Сокрытые в веках | страница 82
Вот так я понимаю Врубеля, – закончил он, глубоко вздохнув. – Конечно, это мое субъективное восприятие. Все дело в том, что она напоминает мне одну девушку.
Маруф быстро обернулся, но Рене, избегая его взгляда, прошел к следующей картине, поздравив себя со своевременным отступлением. Доменг с Андреем, как видно, проникнувшись глубокой взаимной симпатией, показались в конце зала, о чем-то увлеченно беседуя.
После запоздалого обеда и небольшого отдыха они всей компанией решили прогуляться по набережной. Было еще совсем светло. Ветер стих, и над городом воцарился странный необъяснимый предвечерний покой. Кругом по-прежнему было много народу, не утихало уличное движение, курсировали прогулочные катера по Москве-реке, но все звуки были словно притушены, машины плавно скользили по мостовой, как в замедленной съемке; смех и голоса идущих мимо людей доносились будто издалека. Воздух в преддверии сумерек был совершенно неподвижным, однотонно блеклым, но чудно ласковым.

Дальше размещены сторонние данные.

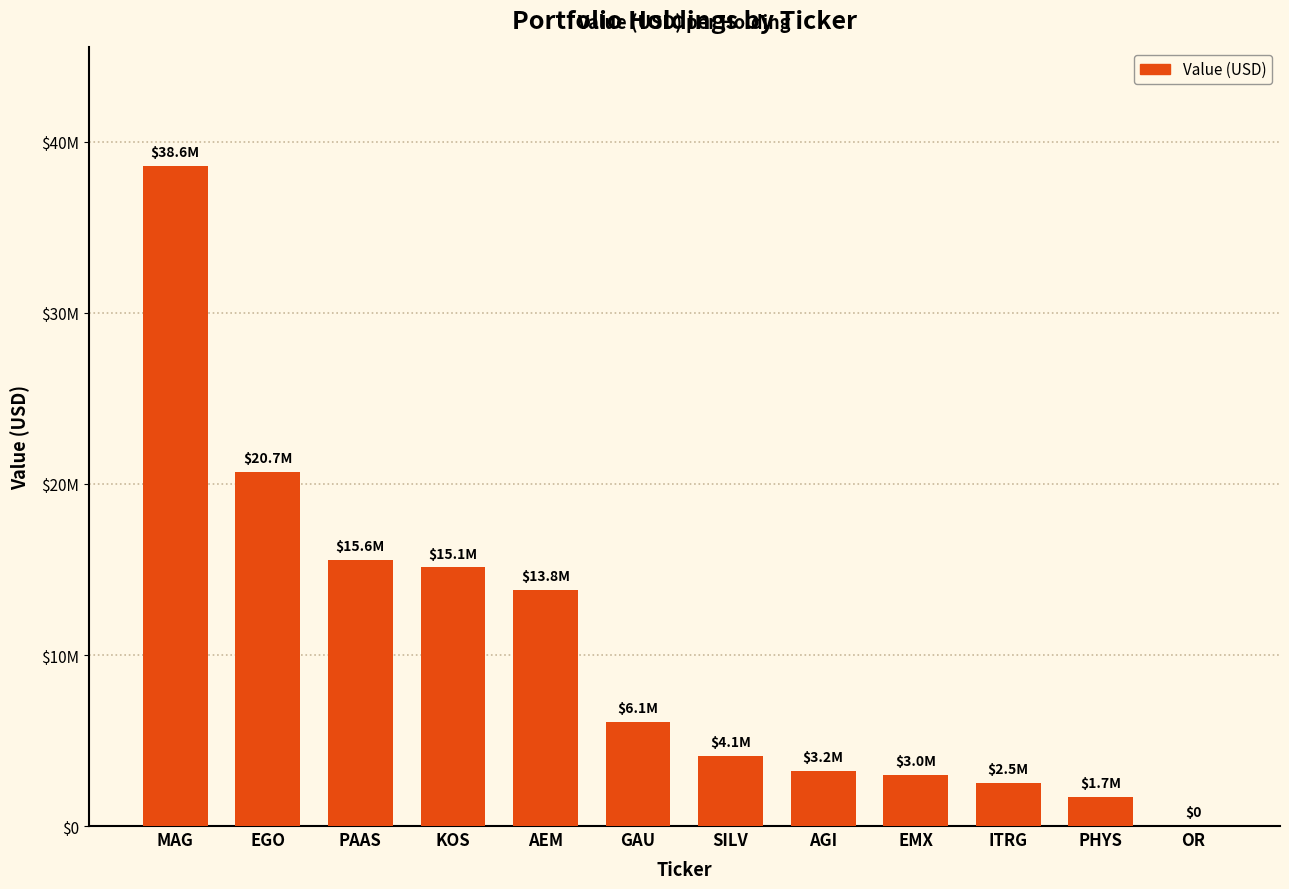

Approximately how many times larger is the value at MAG compared to GAU?

6.3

Маруф увлек Рене в сторону от остальных и сказал:
– Помнишь, о чем ты спросил меня в галерее? Не знаю, какую тайну вы от меня скрываете, но я уже понял, что есть нечто, чего я не ожидаю встретить. Не думай, что любовь к этой девушке для меня простая блажь, преходящая влюбленность или упрямое желание заполучить то, что от меня ускользнуло. Это даже не чувство, вызванное благодарностью за спасение. Между мной и Меттой существует прочная связь. Ее нельзя разорвать, она неподвластна обстоятельствам, времени, преградам.
Рене молчал, чувствуя, что надо дать ему возможность выговориться. Маруф же, найдя благодарного слушателя, которому можно излить наболевшее, увлекся воспоминаниями и не замечал, что отставшие спутники приблизились и с безмолвным сочувствием внимали его рассказу.
– Она не просто спасла мне жизнь, – продолжал Маруф, – но создала меня заново. Может, ты не знаешь, но, когда мы встретились, я был едва ли не трупом. Жизнь угасала во мне, желаний не оставалось; единственное, о чем я мечтал, – это поскорее умереть. Все, что меня волновало, составляло смысл жизни, медленно отступало в тишину, в непроницаемое жуткое молчание. Образы близких и дорогих мне людей растворялись и пропадали в туманной мгле. Я неотвратимо проваливался в черную яму полного равнодушия и бесчувственности. Из этого состояния апатии меня временами вырывали адские боли, настолько нестерпимые, что я приказал своим людям ни под каким видом не давать мне оружия, дабы не впасть в греховный соблазн оборвать свое жалкое существование одним милосердным выстрелом. Я прятался от всех, кто меня знал, на том острове, на другом конце света, как издыхающее животное прячется в укромном месте. И вот пришла эта девушка и выхватила меня в самый последний миг из непроглядной бездны. Почему она это сделала, я до сих пор понять не могу. Она видела и знала, что опасаться меня не приходилось, – я тогда использовал любую возможность, чтобы хоть ненадолго отрешиться от изводящих меня болей и общение с вами рассматривал как развлечение. К счастью, я не был озлоблен своей горькой участью, и все, что вас могло ожидать, – это легкий испуг. Но ее-то невозможно было провести. Зачем же она взяла на себя труд возиться с умирающим?